Scan the entries for "pixels". Every line that holds it is to be copied.
-- DATA EXTRACT follows --
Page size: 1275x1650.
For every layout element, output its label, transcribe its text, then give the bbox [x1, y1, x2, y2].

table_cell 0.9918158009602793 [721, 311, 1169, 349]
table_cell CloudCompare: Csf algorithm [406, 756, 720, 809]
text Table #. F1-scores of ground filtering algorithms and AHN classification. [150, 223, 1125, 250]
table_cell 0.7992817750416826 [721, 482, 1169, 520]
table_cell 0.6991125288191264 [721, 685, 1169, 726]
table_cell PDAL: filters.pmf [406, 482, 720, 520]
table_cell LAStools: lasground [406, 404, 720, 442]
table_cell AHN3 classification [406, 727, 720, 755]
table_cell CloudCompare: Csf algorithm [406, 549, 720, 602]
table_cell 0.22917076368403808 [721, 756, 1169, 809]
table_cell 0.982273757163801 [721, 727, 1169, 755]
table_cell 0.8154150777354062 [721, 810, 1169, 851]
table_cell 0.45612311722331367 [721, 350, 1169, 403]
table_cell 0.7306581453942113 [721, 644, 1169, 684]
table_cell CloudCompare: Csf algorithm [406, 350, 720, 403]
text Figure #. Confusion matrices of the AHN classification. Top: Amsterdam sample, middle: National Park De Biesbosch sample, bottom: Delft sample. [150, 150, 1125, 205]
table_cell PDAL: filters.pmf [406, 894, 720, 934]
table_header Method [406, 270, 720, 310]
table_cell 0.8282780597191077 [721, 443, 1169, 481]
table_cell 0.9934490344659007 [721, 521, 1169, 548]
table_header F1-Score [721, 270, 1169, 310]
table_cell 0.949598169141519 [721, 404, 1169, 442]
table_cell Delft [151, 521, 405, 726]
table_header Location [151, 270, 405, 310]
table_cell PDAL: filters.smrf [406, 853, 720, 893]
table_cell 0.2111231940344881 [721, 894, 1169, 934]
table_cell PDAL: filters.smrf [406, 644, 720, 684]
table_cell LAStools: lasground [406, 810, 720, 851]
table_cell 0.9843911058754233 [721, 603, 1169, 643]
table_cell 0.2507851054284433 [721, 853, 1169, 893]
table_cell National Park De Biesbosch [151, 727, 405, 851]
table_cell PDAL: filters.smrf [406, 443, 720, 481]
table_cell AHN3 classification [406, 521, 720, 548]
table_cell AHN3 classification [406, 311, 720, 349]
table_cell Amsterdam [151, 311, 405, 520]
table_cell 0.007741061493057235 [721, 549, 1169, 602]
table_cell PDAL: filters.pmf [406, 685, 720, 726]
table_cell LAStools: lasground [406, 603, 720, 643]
-- DATA EXTRACT concluded --
-- DATA EXTRACT follows --
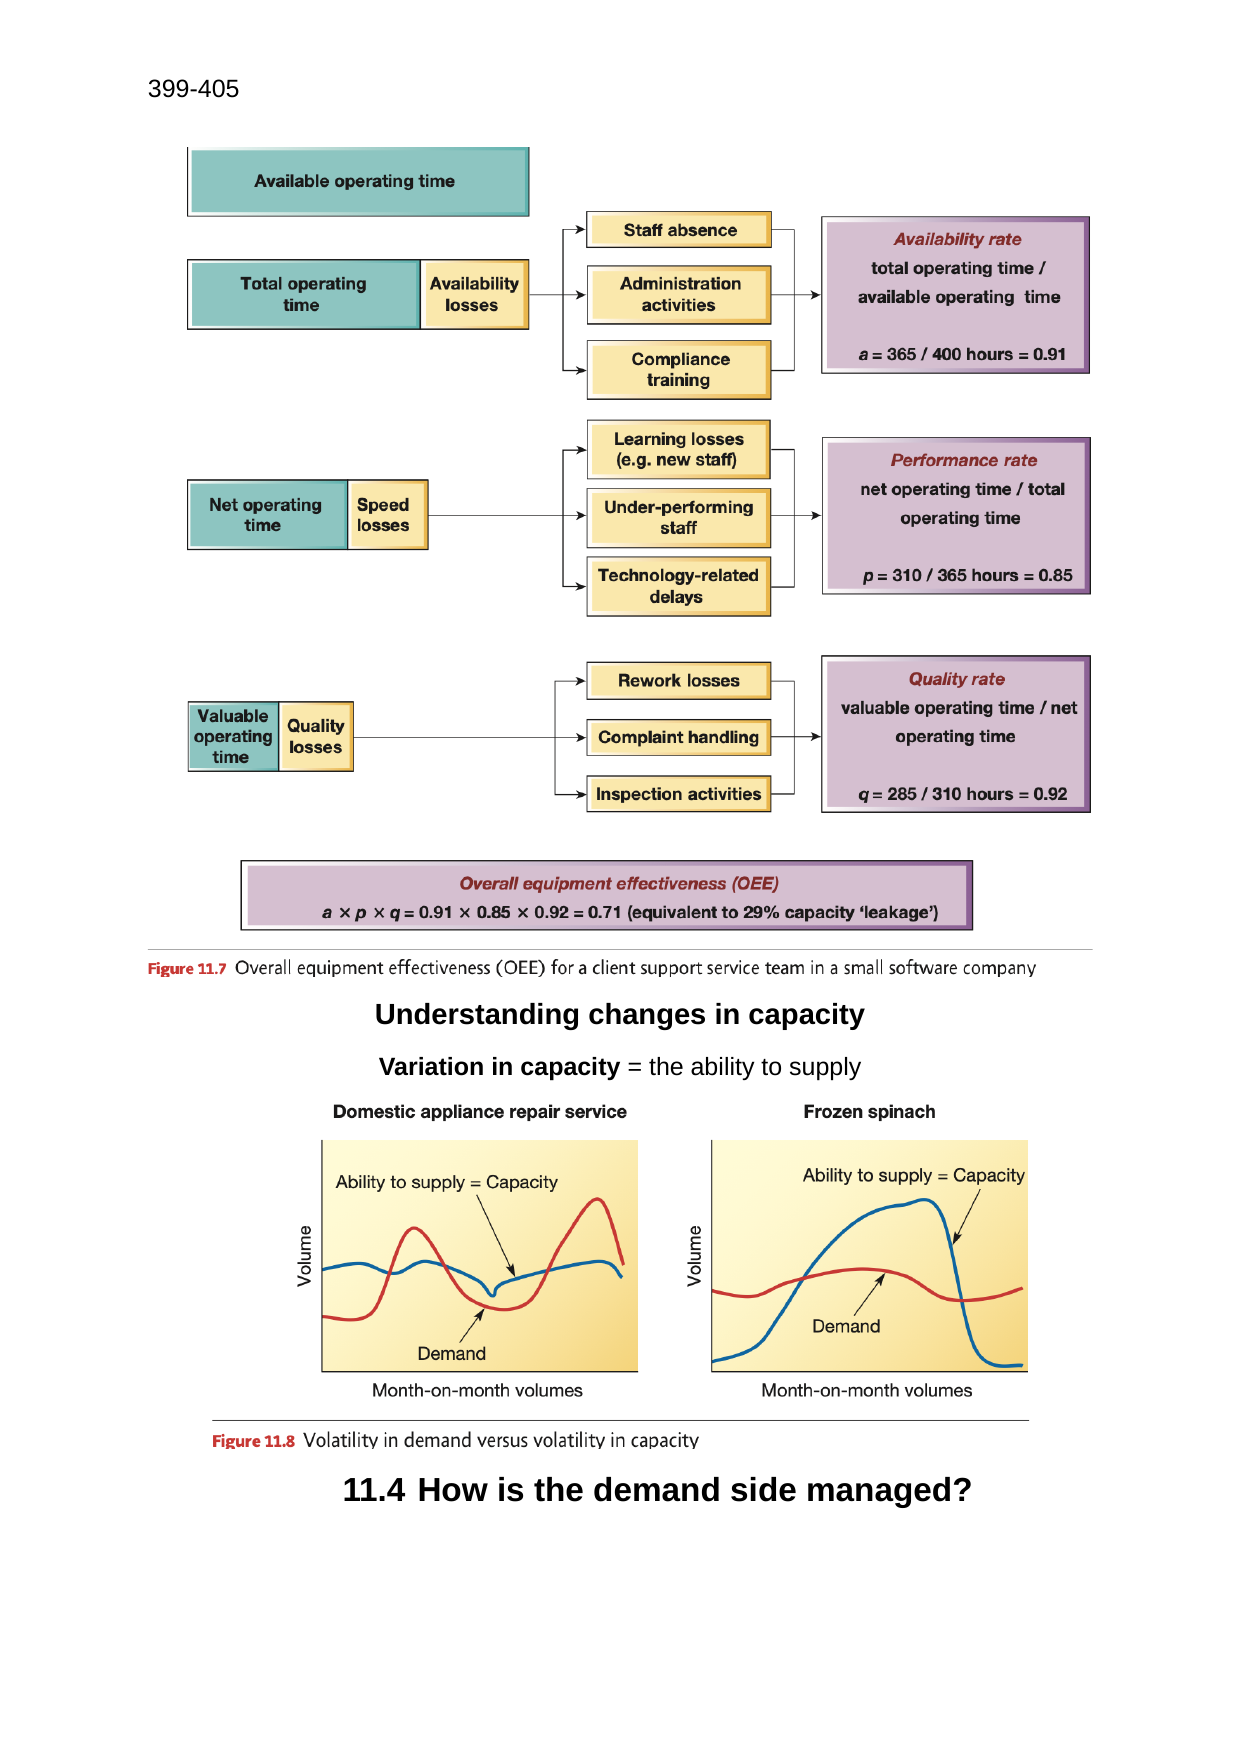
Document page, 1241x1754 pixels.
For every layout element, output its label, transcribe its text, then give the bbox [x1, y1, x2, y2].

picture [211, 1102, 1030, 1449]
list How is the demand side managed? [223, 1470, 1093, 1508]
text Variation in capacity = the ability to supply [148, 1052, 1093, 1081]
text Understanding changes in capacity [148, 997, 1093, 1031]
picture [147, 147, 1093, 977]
-- DATA EXTRACT concluded --
-- DATA EXTRACT follows --
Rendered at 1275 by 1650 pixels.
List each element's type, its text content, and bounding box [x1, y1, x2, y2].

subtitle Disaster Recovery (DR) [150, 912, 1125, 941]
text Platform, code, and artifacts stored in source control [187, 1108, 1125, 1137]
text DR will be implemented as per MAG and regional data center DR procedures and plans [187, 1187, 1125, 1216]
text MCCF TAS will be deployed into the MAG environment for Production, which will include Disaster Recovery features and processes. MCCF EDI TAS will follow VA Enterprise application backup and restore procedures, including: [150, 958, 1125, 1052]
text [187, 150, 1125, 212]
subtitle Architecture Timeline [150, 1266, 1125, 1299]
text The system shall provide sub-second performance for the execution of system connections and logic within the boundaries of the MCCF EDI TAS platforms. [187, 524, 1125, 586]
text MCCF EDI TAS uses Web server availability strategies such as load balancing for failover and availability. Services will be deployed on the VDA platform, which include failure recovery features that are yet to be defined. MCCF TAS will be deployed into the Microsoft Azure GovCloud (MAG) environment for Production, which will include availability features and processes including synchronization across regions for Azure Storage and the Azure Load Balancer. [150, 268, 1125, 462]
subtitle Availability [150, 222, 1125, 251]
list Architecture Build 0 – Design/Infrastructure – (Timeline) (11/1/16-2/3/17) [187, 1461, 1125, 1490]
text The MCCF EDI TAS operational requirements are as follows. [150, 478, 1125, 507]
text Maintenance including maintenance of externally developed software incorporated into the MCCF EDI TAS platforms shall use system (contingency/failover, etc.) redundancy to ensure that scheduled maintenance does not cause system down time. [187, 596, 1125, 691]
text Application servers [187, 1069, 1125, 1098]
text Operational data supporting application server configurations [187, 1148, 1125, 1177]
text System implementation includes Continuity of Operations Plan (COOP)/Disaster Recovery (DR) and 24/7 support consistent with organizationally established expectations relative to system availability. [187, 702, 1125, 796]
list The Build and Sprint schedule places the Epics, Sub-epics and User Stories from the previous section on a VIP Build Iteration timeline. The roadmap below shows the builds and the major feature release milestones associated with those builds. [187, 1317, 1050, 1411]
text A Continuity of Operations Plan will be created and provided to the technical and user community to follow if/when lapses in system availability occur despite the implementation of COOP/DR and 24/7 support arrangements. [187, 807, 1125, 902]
-- DATA EXTRACT concluded --
- _TASK ANSWER_
Document page, 1241x1754 pixels.
Rendered at 1275 by 1650 pixels.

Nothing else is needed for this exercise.